### Assignment:
Copied exactly and without pictures, the lines from the beginning of the entries through the one that holds "### 1.4 源码在" should form the entire reply.

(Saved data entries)
* * *

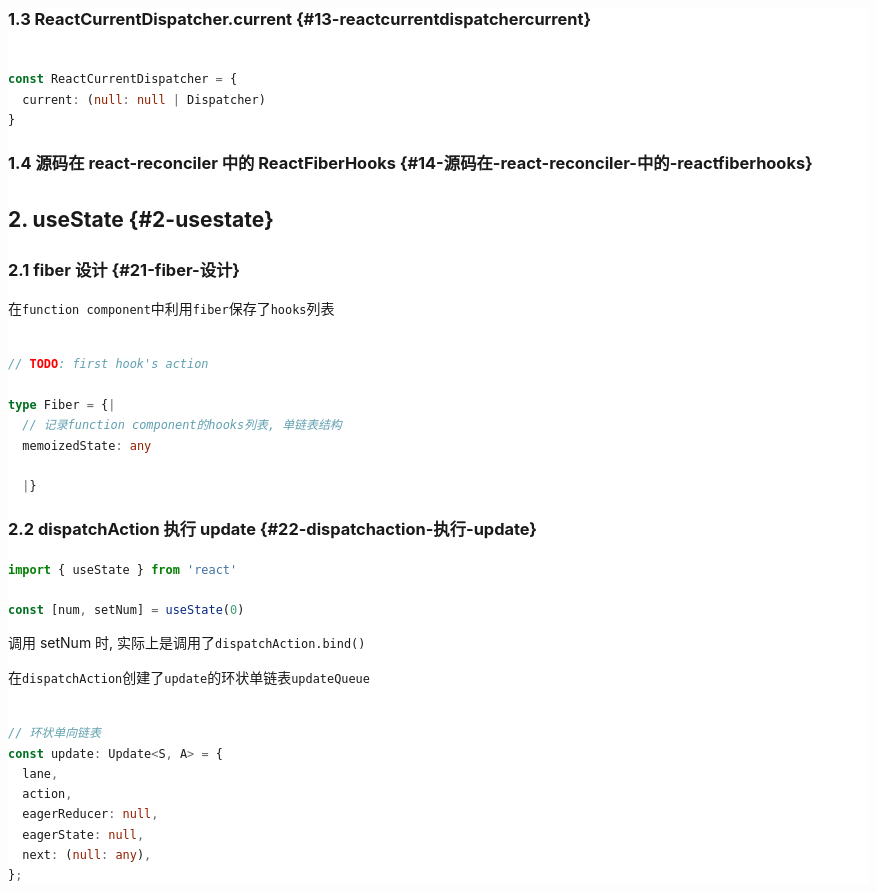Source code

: ### 1.3 ReactCurrentDispatcher.current {#13-reactcurrentdispatchercurrent}

```typescript

const ReactCurrentDispatcher = {
  current: (null: null | Dispatcher)
}

```

### 1.4 源码在 react-reconciler 中的 ReactFiberHooks {#14-源码在-react-reconciler-中的-reactfiberhooks}

## 2. useState {#2-usestate}

### 2.1 fiber 设计 {#21-fiber-设计}

在`function component`中利用`fiber`保存了`hooks`列表

```typescript jsx

// TODO: first hook's action

type Fiber = {|
  // 记录function component的hooks列表, 单链表结构
  memoizedState: any

  |}

```

### 2.2 dispatchAction 执行 update {#22-dispatchaction-执行-update}

```typescript jsx
import { useState } from 'react'

const [num, setNum] = useState(0)
```

调用 setNum 时, 实际上是调用了`dispatchAction.bind()`

在`dispatchAction`创建了`update`的环状单链表`updateQueue`

```typescript

// 环状单向链表
const update: Update<S, A> = {
  lane,
  action,
  eagerReducer: null,
  eagerState: null,
  next: (null: any),
};

```
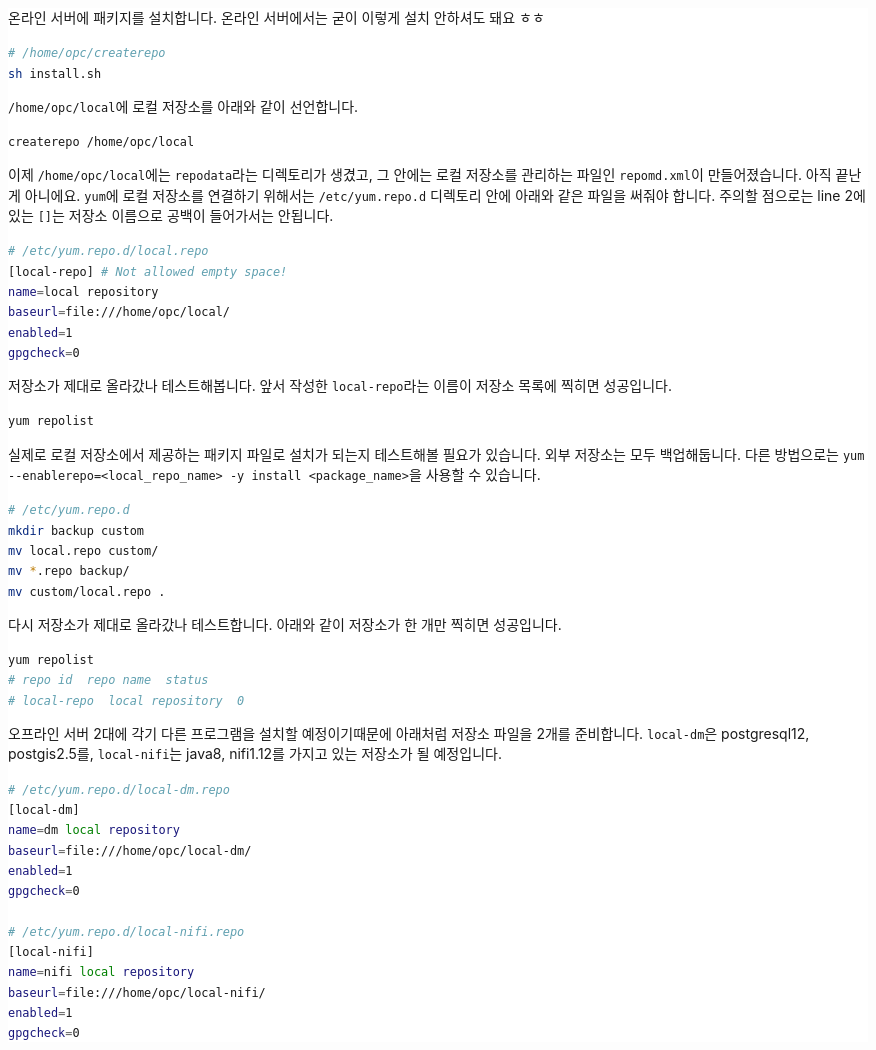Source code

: 온라인  서버에 패키지를 설치합니다. 온라인 서버에서는 굳이 이렇게 설치 안하셔도 돼요 ㅎㅎ

```sh
# /home/opc/createrepo
sh install.sh
```

`/home/opc/local`에 로컬 저장소를 아래와 같이 선언합니다.

```sh
createrepo /home/opc/local
```

이제 `/home/opc/local`에는 `repodata`라는 디렉토리가 생겼고, 그 안에는 로컬 저장소를 관리하는 파일인 `repomd.xml`이 만들어졌습니다. 아직 끝난게 아니에요. `yum`에 로컬 저장소를 연결하기 위해서는 `/etc/yum.repo.d` 디렉토리 안에 아래와 같은 파일을 써줘야 합니다. 주의할 점으로는 line 2에 있는 `[]`는 저장소 이름으로 공백이 들어가서는 안됩니다.

```sh
# /etc/yum.repo.d/local.repo
[local-repo] # Not allowed empty space!
name=local repository
baseurl=file:///home/opc/local/
enabled=1
gpgcheck=0
```

저장소가 제대로 올라갔나 테스트해봅니다. 앞서 작성한 `local-repo`라는 이름이 저장소 목록에 찍히면 성공입니다.

```sh
yum repolist
```

실제로 로컬 저장소에서 제공하는 패키지 파일로 설치가 되는지 테스트해볼 필요가 있습니다. 외부 저장소는 모두 백업해둡니다. 다른 방법으로는 `yum --enablerepo=<local_repo_name> -y install <package_name>`을 사용할 수 있습니다.

```sh
# /etc/yum.repo.d
mkdir backup custom
mv local.repo custom/
mv *.repo backup/
mv custom/local.repo .
```

다시 저장소가 제대로 올라갔나 테스트합니다. 아래와 같이 저장소가 한 개만 찍히면 성공입니다.

```sh
yum repolist
# repo id  repo name  status
# local-repo  local repository  0
```

오프라인 서버 2대에 각기 다른 프로그램을 설치할 예정이기때문에 아래처럼 저장소 파일을 2개를 준비합니다. `local-dm`은 postgresql12, postgis2.5를, `local-nifi`는 java8, nifi1.12를 가지고 있는 저장소가 될 예정입니다.

```sh
# /etc/yum.repo.d/local-dm.repo
[local-dm]
name=dm local repository
baseurl=file:///home/opc/local-dm/
enabled=1
gpgcheck=0

# /etc/yum.repo.d/local-nifi.repo
[local-nifi]
name=nifi local repository
baseurl=file:///home/opc/local-nifi/
enabled=1
gpgcheck=0
```
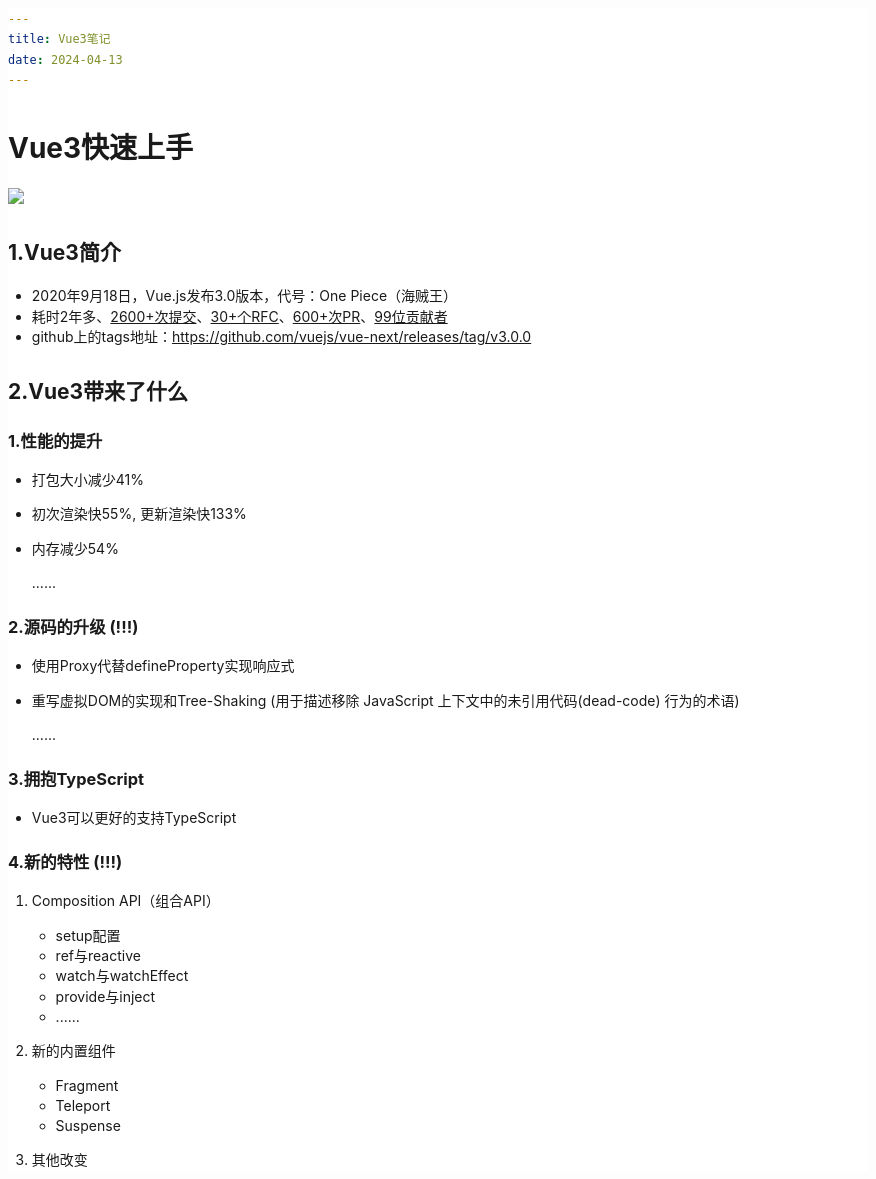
 ```yaml
---
title: Vue3笔记
date: 2024-04-13
---
```


# Vue3快速上手

<img src="https://user-images.githubusercontent.com/499550/93624428-53932780-f9ae-11ea-8d16-af949e16a09f.png" style="width:200px" />



## 1.Vue3简介

- 2020年9月18日，Vue.js发布3.0版本，代号：One Piece（海贼王）
- 耗时2年多、[2600+次提交](https://github.com/vuejs/vue-next/graphs/commit-activity)、[30+个RFC](https://github.com/vuejs/rfcs/tree/master/active-rfcs)、[600+次PR](https://github.com/vuejs/vue-next/pulls?q=is%3Apr+is%3Amerged+-author%3Aapp%2Fdependabot-preview+)、[99位贡献者](https://github.com/vuejs/vue-next/graphs/contributors) 
- github上的tags地址：https://github.com/vuejs/vue-next/releases/tag/v3.0.0

## 2.Vue3带来了什么

### 1.性能的提升

- 打包大小减少41%

- 初次渲染快55%, 更新渲染快133%

- 内存减少54%

  ......

### 2.源码的升级 (!!!)

- 使用Proxy代替defineProperty实现响应式

- 重写虚拟DOM的实现和Tree-Shaking (用于描述移除 JavaScript 上下文中的未引用代码(dead-code) 行为的术语)

  ......

### 3.拥抱TypeScript

- Vue3可以更好的支持TypeScript

### 4.新的特性 (!!!)

1. Composition API（组合API）

   - setup配置
   - ref与reactive
   - watch与watchEffect
   - provide与inject
   - ......
2. 新的内置组件
   - Fragment 
   - Teleport
   - Suspense
3. 其他改变
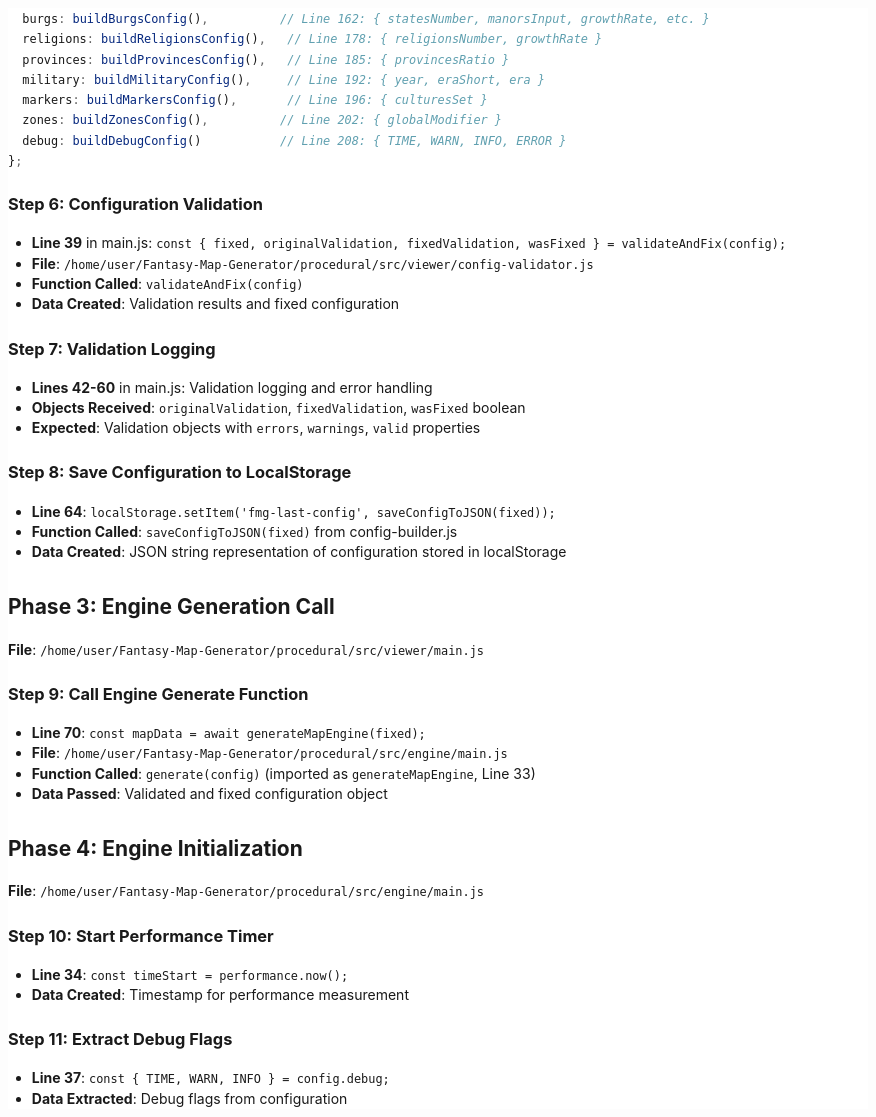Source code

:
 ```javascript
  burgs: buildBurgsConfig(),          // Line 162: { statesNumber, manorsInput, growthRate, etc. }
  religions: buildReligionsConfig(),   // Line 178: { religionsNumber, growthRate }
  provinces: buildProvincesConfig(),   // Line 185: { provincesRatio }
  military: buildMilitaryConfig(),     // Line 192: { year, eraShort, era }
  markers: buildMarkersConfig(),       // Line 196: { culturesSet }
  zones: buildZonesConfig(),          // Line 202: { globalModifier }
  debug: buildDebugConfig()           // Line 208: { TIME, WARN, INFO, ERROR }
};
```

### Step 6: Configuration Validation
- **Line 39** in main.js: `const { fixed, originalValidation, fixedValidation, wasFixed } = validateAndFix(config);`
- **File**: `/home/user/Fantasy-Map-Generator/procedural/src/viewer/config-validator.js`
- **Function Called**: `validateAndFix(config)`
- **Data Created**: Validation results and fixed configuration

### Step 7: Validation Logging
- **Lines 42-60** in main.js: Validation logging and error handling
- **Objects Received**: `originalValidation`, `fixedValidation`, `wasFixed` boolean
- **Expected**: Validation objects with `errors`, `warnings`, `valid` properties

### Step 8: Save Configuration to LocalStorage
- **Line 64**: `localStorage.setItem('fmg-last-config', saveConfigToJSON(fixed));`
- **Function Called**: `saveConfigToJSON(fixed)` from config-builder.js
- **Data Created**: JSON string representation of configuration stored in localStorage

## Phase 3: Engine Generation Call

**File**: `/home/user/Fantasy-Map-Generator/procedural/src/viewer/main.js`

### Step 9: Call Engine Generate Function
- **Line 70**: `const mapData = await generateMapEngine(fixed);`
- **File**: `/home/user/Fantasy-Map-Generator/procedural/src/engine/main.js`
- **Function Called**: `generate(config)` (imported as `generateMapEngine`, Line 33)
- **Data Passed**: Validated and fixed configuration object

## Phase 4: Engine Initialization

**File**: `/home/user/Fantasy-Map-Generator/procedural/src/engine/main.js`

### Step 10: Start Performance Timer
- **Line 34**: `const timeStart = performance.now();`
- **Data Created**: Timestamp for performance measurement

### Step 11: Extract Debug Flags
- **Line 37**: `const { TIME, WARN, INFO } = config.debug;`
- **Data Extracted**: Debug flags from configuration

* * *

### Task response:
Source code

: ### 1.3 ReactCurrentDispatcher.current {#13-reactcurrentdispatchercurrent}

```typescript

const ReactCurrentDispatcher = {
  current: (null: null | Dispatcher)
}

```

### 1.4 源码在 react-reconciler 中的 ReactFiberHooks {#14-源码在-react-reconciler-中的-reactfiberhooks}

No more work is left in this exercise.